= VORGELEGTER TEXT =
Mit diesem unsteten Verhalten kommt die makroskopische FEM-Simulation nicht zurecht, weil sie lediglich ein Hilfsmittel zur Lösung vieler Differentialgleichungen ist – je größer der Rechner, desto feiner und schneller das Modell. Multiphysik-Simulation heißt hier nur, dass man etwa bei einem Gießvorgang gleichzeitig mehrere Strömungsberechnungen über die Navier-Stokes-Gleichung und thermische Fragen über die Fourier-Gleichung löst. „Und selbst das ist noch nicht ausgereift, weil in den Solvern nur die Abkühlung und das Fließverhalten gekoppelt werden, in der Regel die Schrumpfung aber noch nicht berücksichtigt wird“, erläutert Andreas Burblies, Sprecher der Allianz ‚Numerische Simulation‘, in der 18 Fraunhofer-Institute zusammenarbeiten. Dadurch gebe es aber einen Spalt, der den Wärmeübergang beeinflusst. „Dieser wird immer noch über semi-empirische Ansätze oder beim Reverse Engineering über Versuche ermittelt.“

Das natürliche Chaos

Vorgänge, die mathematisch durch eine stetige Funktion beschreibbar sind, bezeichnet man als kontinuumsmechanisch. Die Natur sieht aber in sehr kleinem Maßstab ganz anders aus, unstetige Dinge wie die Korngrenzen im Stahl sind nur ein Beispiel. „Hier helfen stetige Funktionen nicht, denn die Poren in einem Metall tauchen mal hier, mal da auf“, so Burblies weiter. „Die FEM kann nicht mit Sicherheit sagen, an welcher Stelle sie auftreten – sie kann nur angeben, zu welchem Anteil sie gleichmäßig über das Blech verteilt sind, beispielsweise zu fünf oder zehn Prozent.“ Die FEM erzeugt bei gleichen Parametern immer gleiche Ergebnisse, was hier aber gerade nicht dem Abbild der Realität entspricht. Diese ist hier stochastisch, sprich bei Wiederholung desselben Vorgangs treten die gleichen Vorgänge nur manchmal ein und sind für den Einzelfall nicht vorhersagbar.

Die Begriff Stochastik stammt aus dem altgriechischen und bedeutetet zu Recht in etwa ‚Kunst des Vermutens‘. Ein klassisches Beispiel ist das Zerreißen eines A4-Papierblattes: Man setzt an der oberen Seite zwei Schnitte und zieht das Blatt dann auseinander. Nach FEM-Ergebnissen müssten die Risse bei gleichem Versuchsaufbau in einer Vorrichtung jedes mal an der gleichen Stelle senkrecht nach unten verlaufen und ein Papierstreifen in der Mitte herausfallen. Die Realität zeigt aber immer ein Rissmuster, das einen der beiden Risse bevorzugt.

= DATENABSCHNITT =
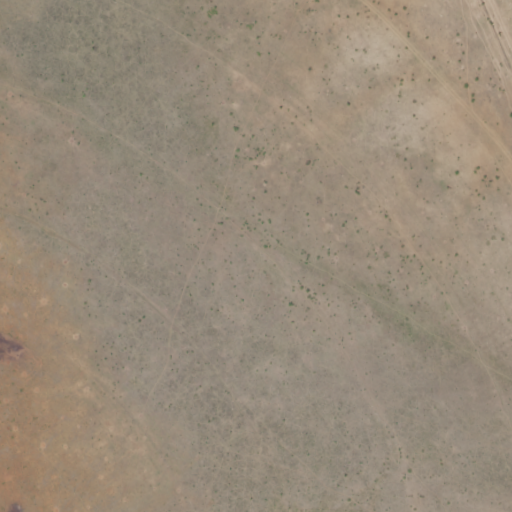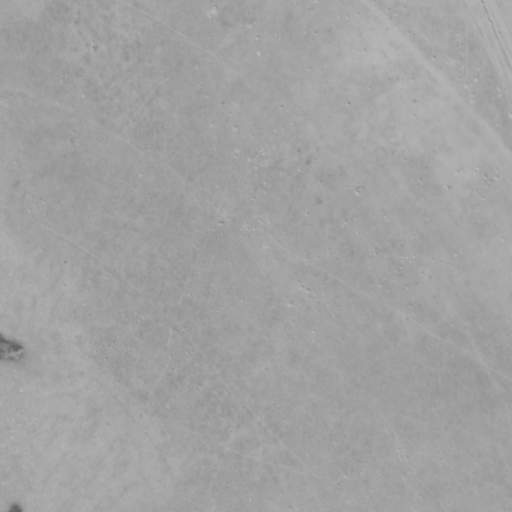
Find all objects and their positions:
road: (255, 242)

= AUFGABENSTELLUNG =
A. Beantworten Sie anhand des Textes zur FEM-Simulation:
(i) Wie viele Fraunhofer-Institute arbeiten in der Allianz ‚Numerische Simulation‘ zusammen?
(ii) Welche Gleichung wird bei einem Gießvorgang für die thermischen Fragen gelöst?
(iii) Was bedeutet der Begriff Stochastik laut Text in etwa?
B. Wie könnte der Text zur FEM-Simulation weitergehen? Greifen Sie ihn nach seinem letzten Satz auf und setzen Sie ihn fort.

= ANTWORTEN JE AUFGABE =
A.
(i) 18 Fraunhofer-Institute.
(ii) Die Fourier-Gleichung.
(iii) ‚Kunst des Vermutens‘.

B.
Im Crashtest beim Auto will man aber genau wissen, wo es wann und wie zu Rissen, Brüchen und Verformungen kommt. Die Fraunhofer-Institute für Werkstoffmechanik (IWM) und Fertigungtechnik und angewandte Materialforschung (IFAM) arbeiten daher mit Stochastik-Ansätzen, um Porositäten in Werkstoffen zu simulieren. Das Problem sind hier nicht deren Lösungen, sondern der Nachgang. Denn anschließend benötigt man Übergangsskalen, um die Effekte im Kleinen mit den Auswirkungen im Großen – zum Beispiel via FEM ermittelt – zu verbinden. „Wir müssen die mikroskopische, atomare Skala mit der mesoskopischen Gefügeskala – beide stark stochastisch veranlagt – mit der kontinuumsmechanischen Makroskala der sichtbaren Objekte zu einer Multiskalensimulation verbinden“, fasst Burblies zusammen. „Dieses Problem müssen wir momentan noch lösen.“ Dafür gibt es aber zur Zeit einige öffentliche und industriell geförderte Projekte.

Die Herausforderung besteht darin, ein Mindestmaß an übertragenen Informationen, einen angemessenen Berechnungsaufwand und die Qualität der Vorhersage für den jeweiligen Anwendungsfall auszubalancieren. Ebenso ist das Verständnis von elementaren Verformungs- und Bruchprozessen eine Voraussetzung und muss daher gründlich erforscht werden: Verformt sich ein Metall, verschieben sich innerhalb der einzelnen Kristalle die Atomlagen gegeneinander und erzeugen so einzelne Versetzungen. Wenn man voraussagen möchte, wie und wann Werkstoffe versagen, muss also bekannt sein, nach welchen Regeln diese Versetzungen in unterschiedlichen Werkstoffen entstehen, wie sie sich bewegen und miteinander wechselwirken. Professor Peter Gumbsch vom Fraunhofer IWM konnte zum Beispiel zeigen, dass Versetzungen in Extremfällen sogar schneller als der Schall durch einen Kristall laufen können. Um eine vollständige Multiskalensimulation zu ermöglichen, muss also auch immer wieder grundlegendes Materialverhalten erforscht werden.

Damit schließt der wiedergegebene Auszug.